MADRID: Police in Spain’s North African enclave of Ceuta arrested four men on Saturday suspected of belonging to a militant network that may have been planning an attack in Spain, the interior ministry said.
Spain has stepped up security as well as efforts to prevent the radicalisation of young Muslim citizens following attacks in Paris this month in which gunmen killed 17 people.
Confirming the arrests, Spanish Interior Minister Jorge Fernandez Diaz told reporters: “They are two pairs of brothers, highly radicalised and highly trained.”

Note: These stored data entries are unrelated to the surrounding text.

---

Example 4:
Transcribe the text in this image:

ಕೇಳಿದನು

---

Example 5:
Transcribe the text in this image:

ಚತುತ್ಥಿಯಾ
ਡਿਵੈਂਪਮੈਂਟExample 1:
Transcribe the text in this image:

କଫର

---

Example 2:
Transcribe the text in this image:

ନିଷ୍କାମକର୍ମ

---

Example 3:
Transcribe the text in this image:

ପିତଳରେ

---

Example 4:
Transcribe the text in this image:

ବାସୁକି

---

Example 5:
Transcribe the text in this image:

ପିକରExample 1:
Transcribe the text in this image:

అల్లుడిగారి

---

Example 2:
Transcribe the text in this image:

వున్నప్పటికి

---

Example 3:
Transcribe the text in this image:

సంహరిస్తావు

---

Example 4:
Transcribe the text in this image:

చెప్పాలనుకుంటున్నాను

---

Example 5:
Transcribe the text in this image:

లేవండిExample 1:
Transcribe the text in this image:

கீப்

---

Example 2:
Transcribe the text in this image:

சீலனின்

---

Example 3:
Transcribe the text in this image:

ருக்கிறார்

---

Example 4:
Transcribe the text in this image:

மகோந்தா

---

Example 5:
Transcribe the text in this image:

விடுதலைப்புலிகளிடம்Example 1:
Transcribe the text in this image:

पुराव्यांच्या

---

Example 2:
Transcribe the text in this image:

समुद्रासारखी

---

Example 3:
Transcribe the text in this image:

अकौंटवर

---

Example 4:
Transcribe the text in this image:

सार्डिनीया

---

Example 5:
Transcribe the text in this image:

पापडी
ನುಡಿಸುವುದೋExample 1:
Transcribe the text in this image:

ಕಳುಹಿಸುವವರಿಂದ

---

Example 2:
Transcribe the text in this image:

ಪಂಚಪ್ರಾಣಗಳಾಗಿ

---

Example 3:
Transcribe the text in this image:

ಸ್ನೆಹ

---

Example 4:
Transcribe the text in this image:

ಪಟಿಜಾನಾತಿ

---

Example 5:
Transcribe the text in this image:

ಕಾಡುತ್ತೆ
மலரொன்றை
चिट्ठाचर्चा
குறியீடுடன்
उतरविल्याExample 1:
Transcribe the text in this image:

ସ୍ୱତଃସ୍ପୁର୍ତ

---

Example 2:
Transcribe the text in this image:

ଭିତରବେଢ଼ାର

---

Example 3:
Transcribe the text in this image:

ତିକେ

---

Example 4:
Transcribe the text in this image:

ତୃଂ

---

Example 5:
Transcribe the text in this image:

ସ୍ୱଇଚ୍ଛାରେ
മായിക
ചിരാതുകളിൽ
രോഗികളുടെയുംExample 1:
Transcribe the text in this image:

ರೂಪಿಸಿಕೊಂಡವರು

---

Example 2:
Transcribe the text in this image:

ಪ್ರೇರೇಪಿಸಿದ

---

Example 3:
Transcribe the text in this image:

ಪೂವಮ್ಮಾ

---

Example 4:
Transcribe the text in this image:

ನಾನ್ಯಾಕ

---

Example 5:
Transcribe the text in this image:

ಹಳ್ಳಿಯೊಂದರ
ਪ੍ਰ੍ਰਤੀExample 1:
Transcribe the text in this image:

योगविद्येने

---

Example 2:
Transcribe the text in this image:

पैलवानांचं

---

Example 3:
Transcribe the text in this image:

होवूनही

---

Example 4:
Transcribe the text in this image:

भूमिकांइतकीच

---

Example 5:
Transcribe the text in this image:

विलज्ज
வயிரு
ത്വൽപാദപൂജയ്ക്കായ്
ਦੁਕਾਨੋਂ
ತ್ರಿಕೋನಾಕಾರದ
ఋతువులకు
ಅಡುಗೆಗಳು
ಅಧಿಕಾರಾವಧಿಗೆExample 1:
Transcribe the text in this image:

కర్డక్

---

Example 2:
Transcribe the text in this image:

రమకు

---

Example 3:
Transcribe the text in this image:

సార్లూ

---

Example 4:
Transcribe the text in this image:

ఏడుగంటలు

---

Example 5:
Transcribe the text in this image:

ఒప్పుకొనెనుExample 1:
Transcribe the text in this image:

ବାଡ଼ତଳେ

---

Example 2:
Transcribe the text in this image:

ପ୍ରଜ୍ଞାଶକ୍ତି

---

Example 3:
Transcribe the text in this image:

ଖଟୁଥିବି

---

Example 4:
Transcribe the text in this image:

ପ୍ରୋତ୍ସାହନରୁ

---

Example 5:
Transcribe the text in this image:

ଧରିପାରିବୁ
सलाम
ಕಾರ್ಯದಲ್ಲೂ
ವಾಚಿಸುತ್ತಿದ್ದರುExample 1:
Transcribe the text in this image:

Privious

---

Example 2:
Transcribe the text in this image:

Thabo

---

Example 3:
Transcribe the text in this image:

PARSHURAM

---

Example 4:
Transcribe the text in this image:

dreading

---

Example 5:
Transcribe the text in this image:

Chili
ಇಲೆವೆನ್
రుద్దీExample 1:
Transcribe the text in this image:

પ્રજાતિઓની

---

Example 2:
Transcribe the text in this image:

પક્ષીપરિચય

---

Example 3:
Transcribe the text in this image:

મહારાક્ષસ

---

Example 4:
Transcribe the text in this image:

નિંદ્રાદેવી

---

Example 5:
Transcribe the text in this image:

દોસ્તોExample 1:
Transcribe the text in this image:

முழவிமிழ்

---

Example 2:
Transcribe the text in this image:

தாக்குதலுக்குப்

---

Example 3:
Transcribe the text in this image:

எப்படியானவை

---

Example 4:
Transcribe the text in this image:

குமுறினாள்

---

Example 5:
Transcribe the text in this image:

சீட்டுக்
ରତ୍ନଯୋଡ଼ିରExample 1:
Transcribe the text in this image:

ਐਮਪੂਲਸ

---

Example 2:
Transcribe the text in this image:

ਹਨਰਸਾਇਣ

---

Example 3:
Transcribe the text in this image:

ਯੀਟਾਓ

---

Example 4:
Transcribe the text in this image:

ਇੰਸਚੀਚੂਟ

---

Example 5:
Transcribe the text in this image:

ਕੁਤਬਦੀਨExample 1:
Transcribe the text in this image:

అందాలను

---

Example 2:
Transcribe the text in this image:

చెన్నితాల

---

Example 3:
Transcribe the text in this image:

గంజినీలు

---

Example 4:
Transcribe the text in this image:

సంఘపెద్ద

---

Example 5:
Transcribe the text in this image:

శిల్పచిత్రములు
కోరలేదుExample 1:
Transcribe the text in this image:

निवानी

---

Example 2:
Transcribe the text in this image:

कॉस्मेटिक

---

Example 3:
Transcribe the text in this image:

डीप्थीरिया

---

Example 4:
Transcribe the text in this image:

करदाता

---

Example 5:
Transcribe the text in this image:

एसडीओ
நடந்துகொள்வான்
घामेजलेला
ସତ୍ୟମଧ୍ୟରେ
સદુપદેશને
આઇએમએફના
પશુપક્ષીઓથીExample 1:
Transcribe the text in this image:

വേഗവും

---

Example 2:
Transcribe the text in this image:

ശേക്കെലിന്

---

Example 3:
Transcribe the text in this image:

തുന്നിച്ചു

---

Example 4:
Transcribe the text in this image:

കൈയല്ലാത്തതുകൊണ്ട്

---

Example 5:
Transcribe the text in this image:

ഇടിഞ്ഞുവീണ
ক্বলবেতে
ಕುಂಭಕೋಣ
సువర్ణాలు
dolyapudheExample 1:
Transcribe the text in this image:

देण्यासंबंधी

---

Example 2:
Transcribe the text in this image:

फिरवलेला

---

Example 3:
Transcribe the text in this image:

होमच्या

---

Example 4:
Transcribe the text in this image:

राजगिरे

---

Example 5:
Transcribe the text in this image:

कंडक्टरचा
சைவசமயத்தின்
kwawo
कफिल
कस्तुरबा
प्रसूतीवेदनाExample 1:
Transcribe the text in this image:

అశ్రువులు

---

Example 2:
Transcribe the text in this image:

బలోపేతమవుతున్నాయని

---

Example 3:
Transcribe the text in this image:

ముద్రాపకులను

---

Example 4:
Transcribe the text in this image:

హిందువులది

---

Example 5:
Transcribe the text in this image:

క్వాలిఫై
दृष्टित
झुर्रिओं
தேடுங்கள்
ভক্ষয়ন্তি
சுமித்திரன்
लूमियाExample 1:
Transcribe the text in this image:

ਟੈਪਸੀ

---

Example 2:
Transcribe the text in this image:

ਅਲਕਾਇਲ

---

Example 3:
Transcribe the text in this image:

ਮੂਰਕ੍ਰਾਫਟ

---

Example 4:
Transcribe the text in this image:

Diaz said there were “many parallels” with the two brothers who attacked the Paris office of the satirical newspaper Charlie Hebdo earlier this month, shooting dead 12 people. He did not elaborate.
El Mundo newspaper quoted Diaz as saying the four detained brothers were of Moroccan origin, but held Spanish nationality.
In searches carried out alongside the arrests, police found combat gear and knives, he added.
Earlier, the interior ministry released a short statement saying police were investigating whether the four men had been planning an attack in Spain.
Authorities in Ceuta, an autonomous Spanish city bordering Morocco, declined to comment.
Sources close to the investigation told El País newspaper the probe had started two weeks ago when one of the four posted a video on his Facebook page showing him providing military training and urging others to wage jihad.
Spain is among a number of European countries struggling to deter young Muslim citizens from becoming jihadists in Syria or Iraq, fearing they might return to plot attacks on home soil.
The Spanish cabinet has said it will put forward a plan to counter radicalisation among Muslim citizens at its weekly meeting next Friday.
Spanish and Moroccan police arrested seven people in December in a joint operation to prevent the recruitment of women to go to Syria and Iraq to support Daesh insurgents there.
Last September, Spanish police arrested nine people suspected of belonging to a militant cell linked to Daesh in Melilla, another Spanish enclave on the northern coast of Africa.